The Real Estate Is Not Out
Speaking of housing, the pressure to participate in this booming market strikes deep, as a roof over one’s head is the key to any retirement or economic security plan. Watching prices climb, people with little taste for speculation may nonetheless feel the urge to take on a bigger mortgage lest they be priced out of New York or London or a suburb within commuting distance of any thriving city. Many economists say that there’s no property bubble yet and that higher values reflect stimulus-boosted incomes and affordable borrowing rates. But the median price for a single-family home in the U.S. rose the most on record in the first quarter, according to the National Association of Realtors. One lesson of the last housing boom is that when buying becomes reflexive, and investors feel that the most dangerous move is not to buy, prices can quickly break free from fundamentals.
The narratives about why we invest have economic power.
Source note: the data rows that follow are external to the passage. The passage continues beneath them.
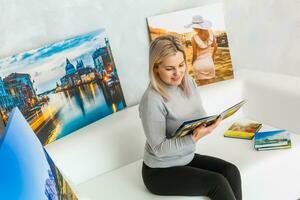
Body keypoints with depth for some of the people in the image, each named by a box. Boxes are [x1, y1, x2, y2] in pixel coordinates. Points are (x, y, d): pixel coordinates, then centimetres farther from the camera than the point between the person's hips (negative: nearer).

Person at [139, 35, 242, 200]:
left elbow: (200, 117, 7)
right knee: (217, 182, -19)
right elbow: (159, 148, -22)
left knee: (231, 171, -14)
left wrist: (207, 125, -16)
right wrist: (194, 137, -34)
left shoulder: (188, 82, -2)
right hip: (161, 171, -6)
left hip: (188, 158, 6)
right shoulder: (152, 100, -24)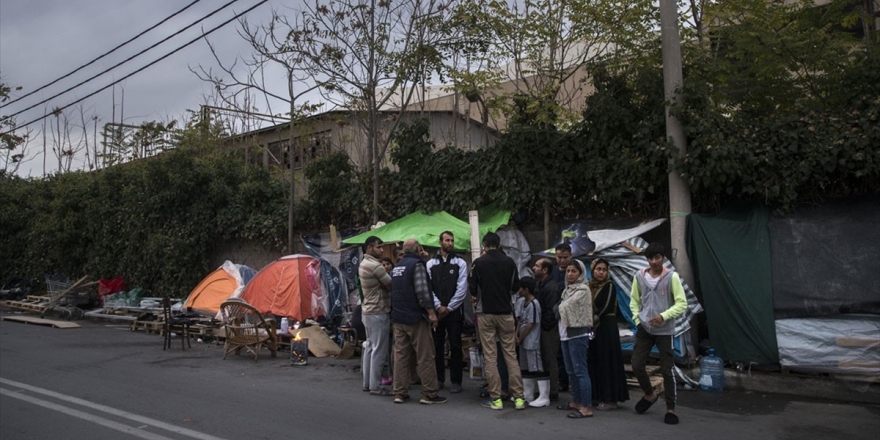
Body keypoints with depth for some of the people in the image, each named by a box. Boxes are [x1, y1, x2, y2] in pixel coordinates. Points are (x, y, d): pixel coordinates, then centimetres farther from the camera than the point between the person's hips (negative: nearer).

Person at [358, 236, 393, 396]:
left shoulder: (364, 264, 13)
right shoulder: (375, 265, -19)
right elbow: (391, 285, -15)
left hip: (368, 311, 10)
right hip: (378, 313, -10)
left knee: (370, 347, 14)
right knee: (379, 351, -4)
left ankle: (367, 383, 21)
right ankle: (375, 386, 1)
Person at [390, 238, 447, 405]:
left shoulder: (396, 267, 15)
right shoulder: (417, 264, -11)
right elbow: (421, 290, -19)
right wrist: (431, 312, -17)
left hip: (398, 317, 8)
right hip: (415, 317, -8)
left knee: (400, 355, 7)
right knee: (425, 357, -1)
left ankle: (399, 393, 9)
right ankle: (429, 394, 2)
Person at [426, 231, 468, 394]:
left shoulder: (460, 263, 0)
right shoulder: (431, 263, 5)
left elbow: (462, 288, -6)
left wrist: (449, 308, -10)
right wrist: (438, 306, -9)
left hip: (454, 310, -2)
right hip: (437, 310, 2)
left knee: (455, 346, 1)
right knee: (437, 345, 9)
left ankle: (456, 381, 8)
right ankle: (439, 379, 20)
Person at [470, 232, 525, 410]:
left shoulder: (479, 263, -6)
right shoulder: (509, 262, -1)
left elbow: (473, 290, -2)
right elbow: (515, 286, 8)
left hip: (485, 313, -2)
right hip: (505, 312, 2)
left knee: (490, 357, 3)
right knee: (511, 355, 7)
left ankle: (496, 399, 4)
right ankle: (518, 397, 8)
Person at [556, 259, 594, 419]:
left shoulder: (583, 289, -11)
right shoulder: (567, 289, 15)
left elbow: (564, 307, -13)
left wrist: (560, 308, 7)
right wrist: (562, 328, 1)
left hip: (578, 333, -9)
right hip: (566, 333, 9)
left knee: (580, 370, -8)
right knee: (571, 370, 14)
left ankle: (587, 407, -4)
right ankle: (576, 401, 25)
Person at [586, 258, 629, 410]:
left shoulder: (609, 286, -6)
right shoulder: (589, 286, 11)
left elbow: (606, 307, -14)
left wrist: (594, 319, -6)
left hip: (606, 328, -6)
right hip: (592, 328, 7)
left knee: (607, 362, -4)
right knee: (593, 362, 9)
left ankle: (610, 399, 2)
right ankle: (597, 396, 18)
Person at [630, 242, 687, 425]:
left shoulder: (672, 277, -9)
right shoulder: (639, 276, 1)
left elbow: (682, 304, -9)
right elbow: (634, 300, 12)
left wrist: (663, 316, -20)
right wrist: (637, 319, 0)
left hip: (665, 331, -3)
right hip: (644, 329, 3)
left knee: (667, 370, 2)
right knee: (637, 365, 3)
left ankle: (671, 409, 16)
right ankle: (650, 394, 30)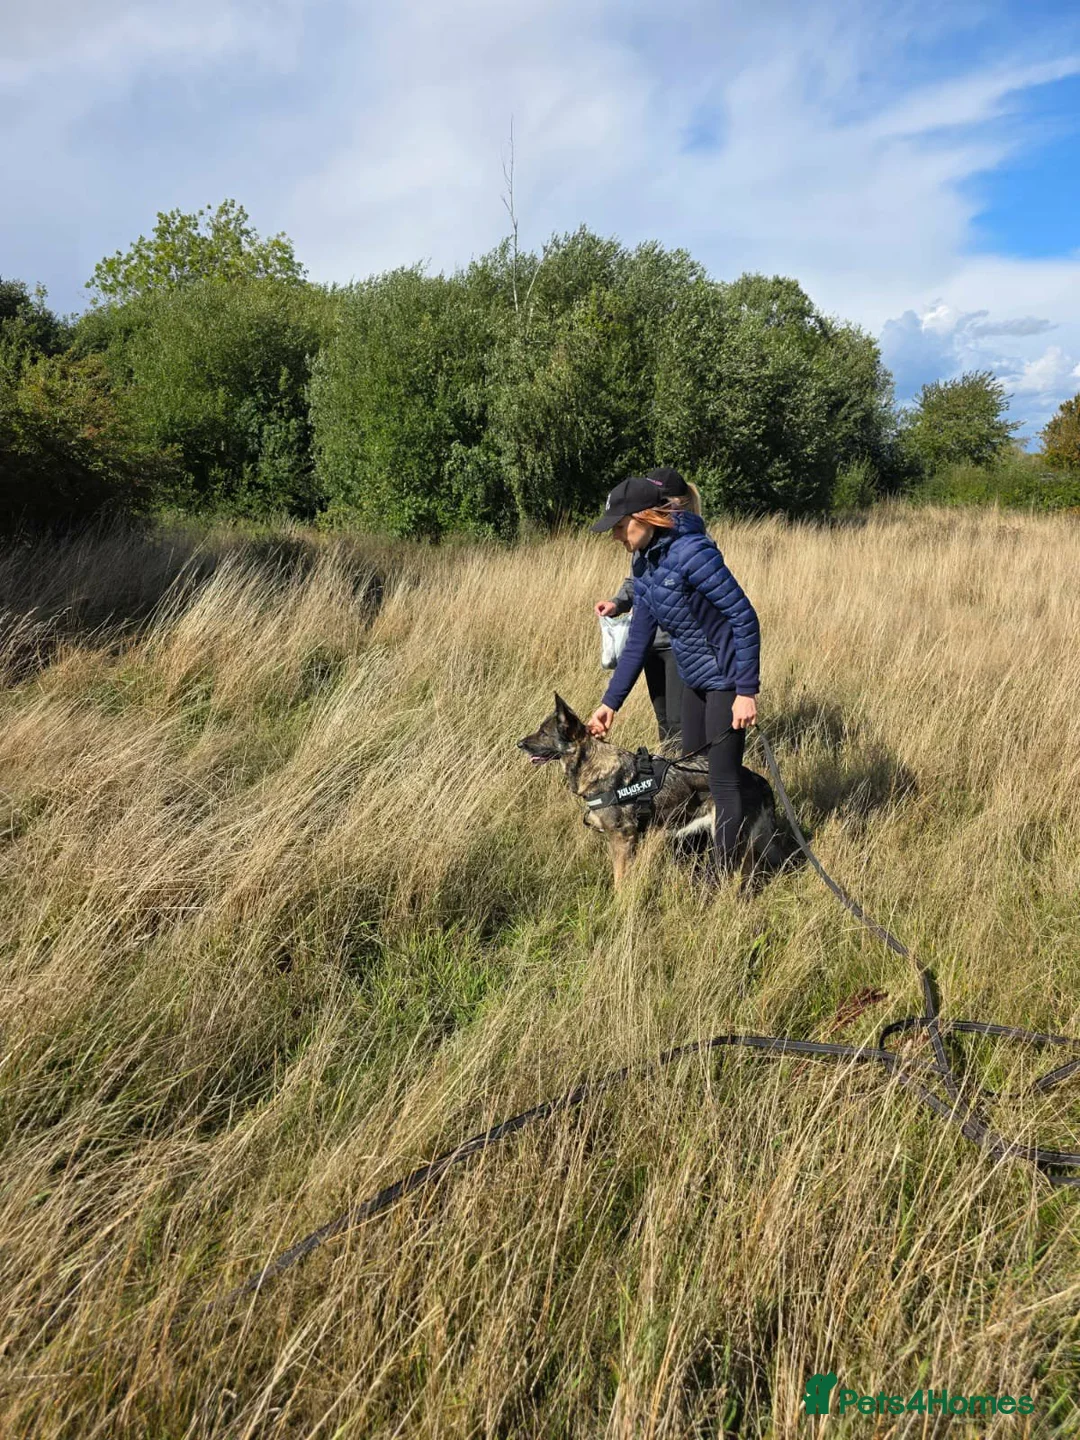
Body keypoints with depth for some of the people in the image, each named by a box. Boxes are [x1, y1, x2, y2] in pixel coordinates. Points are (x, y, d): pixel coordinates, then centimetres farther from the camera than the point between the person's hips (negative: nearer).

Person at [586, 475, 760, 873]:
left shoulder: (690, 552, -24)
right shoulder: (645, 563, 3)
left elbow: (745, 618, -24)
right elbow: (638, 639, 8)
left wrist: (747, 691, -24)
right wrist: (610, 701, 7)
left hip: (725, 679, -9)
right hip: (694, 678, 9)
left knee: (722, 778, -2)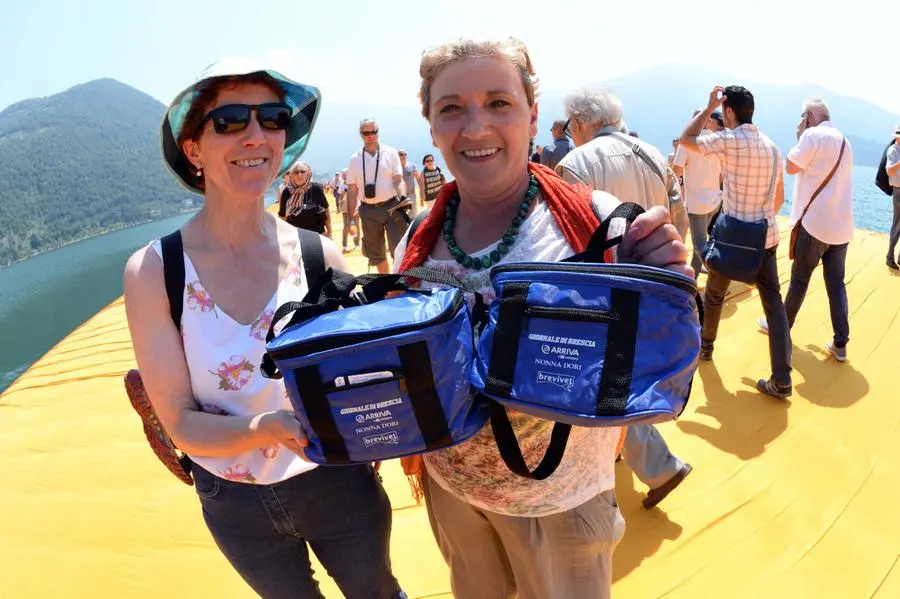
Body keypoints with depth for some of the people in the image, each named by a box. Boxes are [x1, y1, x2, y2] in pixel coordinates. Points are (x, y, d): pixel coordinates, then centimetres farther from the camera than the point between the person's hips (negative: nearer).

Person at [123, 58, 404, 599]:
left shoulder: (321, 256, -16)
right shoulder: (153, 272, -17)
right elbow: (181, 422, -14)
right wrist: (265, 429, -33)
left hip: (339, 483, 0)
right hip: (235, 505, 0)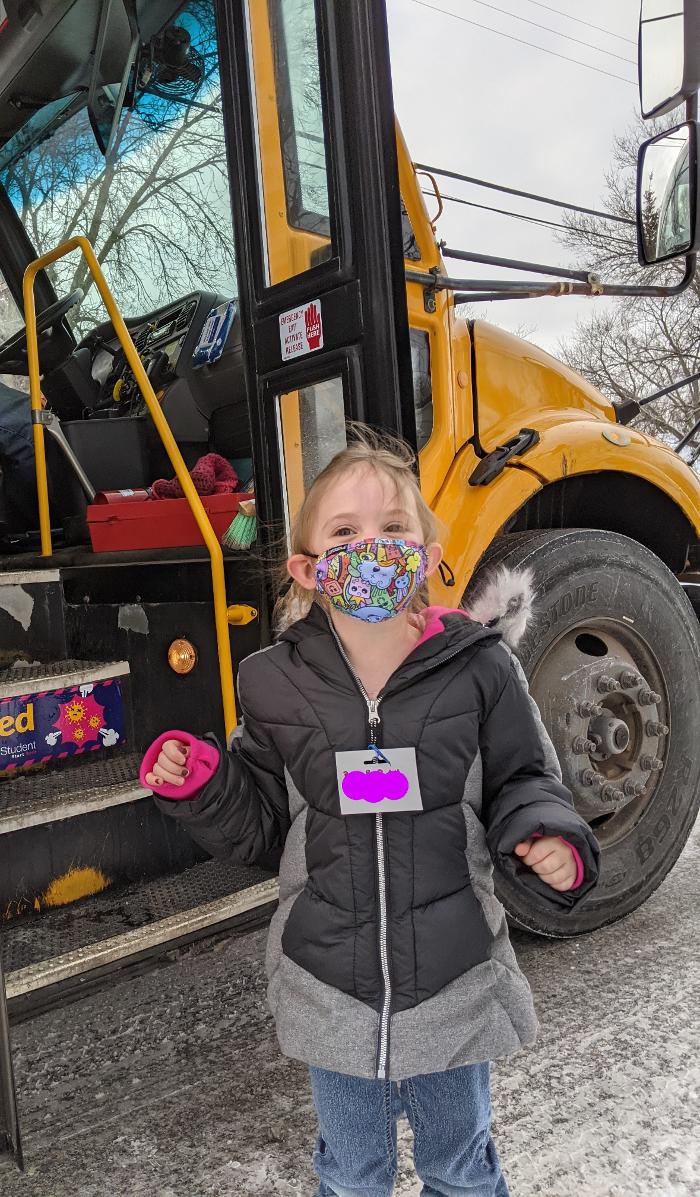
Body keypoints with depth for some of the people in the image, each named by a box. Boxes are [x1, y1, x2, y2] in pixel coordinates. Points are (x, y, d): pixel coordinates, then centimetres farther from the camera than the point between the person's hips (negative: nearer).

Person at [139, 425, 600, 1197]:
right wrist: (197, 784, -16)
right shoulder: (278, 683, -8)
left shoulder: (479, 667, -12)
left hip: (455, 986, 0)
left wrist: (548, 842, -20)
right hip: (329, 989, 1)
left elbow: (520, 784, -1)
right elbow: (258, 820, 1)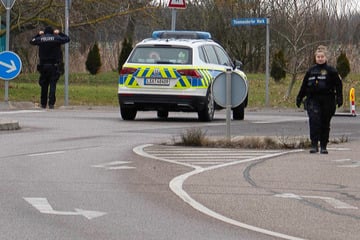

The pandemic has accelerated a feeling of helplessness alongside technological disruption and euphoria at the possibility of huge returns—rather like the dot-com boom, when the internet was understood less in technological terms than as a powerful story. It was a “person-to-person contagion of thought” spread through rising stock market prices, according to economists George Akerlof and Robert Shiller.
Another cause of FOMO right now is the lack of a strong competing narrative. Warning against risky short-term speculation and saying “it’ll all end in tears” are widely derided as boomerisms. Partly because it seems out of touch with Generation Z’s economic reality, but also because asset prices keep bouncing back. Bitcoin’s rebound from a more than 80% decline in 2018 to a record high this year, along with property and stocks, is classic regret fuel for those who missed out.
Index investing pioneer Jack Bogle always promoted boredom as a virtue: “If you’re in investing for excitement, you are a damn fool.” It says something that financial professionals are now gritting their teeth and dabbling in crypto rather than sticking to the get-rich-slow machine of the stock market.
FOMO will never end?
Speculative forces tend to move in hard-to-predict cycles that leave deep scars. Historian H.W. Brands described how the 19th century gold rush in California displaced a Protestant work ethic and agrarian ethos in favor of a get-rich-quick, something-for-nothing mentality. “El Dorado, not some Puritan city on the hill,” he wrote, became the American dream. It’s easy now to dismiss regulatory warnings against misleading advertising, investing frauds, and reckless crypto investing as puritanical and old-fashioned. But at some point we may wonder why people couldn’t see the flashing red lights.
Until then it should at least be possible, without finger-wagging, to suggest that life loses something when it’s built around FOMO. A recent Bloomberg News story about an MIT cryptocurrency project pointed out that some alumni were sitting on life-changing gains from tokens that were handed out free to students seven years ago. Yet credit should surely go to the one graduate who claimed to feel no remorse from selling her Bitcoin early on: “It was free money … I got an MIT degree, which is the most important thing to me.” Why put those hit by crypto lightning on a pedestal?
Some experts believe the cure for FOMO will be a rise in interest rates as inflation picks up. Schroders CIO Johanna Kyrklund reckons risky moonshot investments will be less enticing once safer ones such as bonds start to pay more. Referencing the boomerish Huey Lewis and the News song Hip to Be Square, she suggested in March that portfolio diversification, patience, and prudence—and not Bitcoin—would soon be back in vogue. But that’s cold comfort as long as brokerage balances keep getting passed around on Reddit and vaccine euphoria fades. If even Stanley Druckenmiller didn’t learn his FOMO lesson the first time around, what hope is there for the rest of us?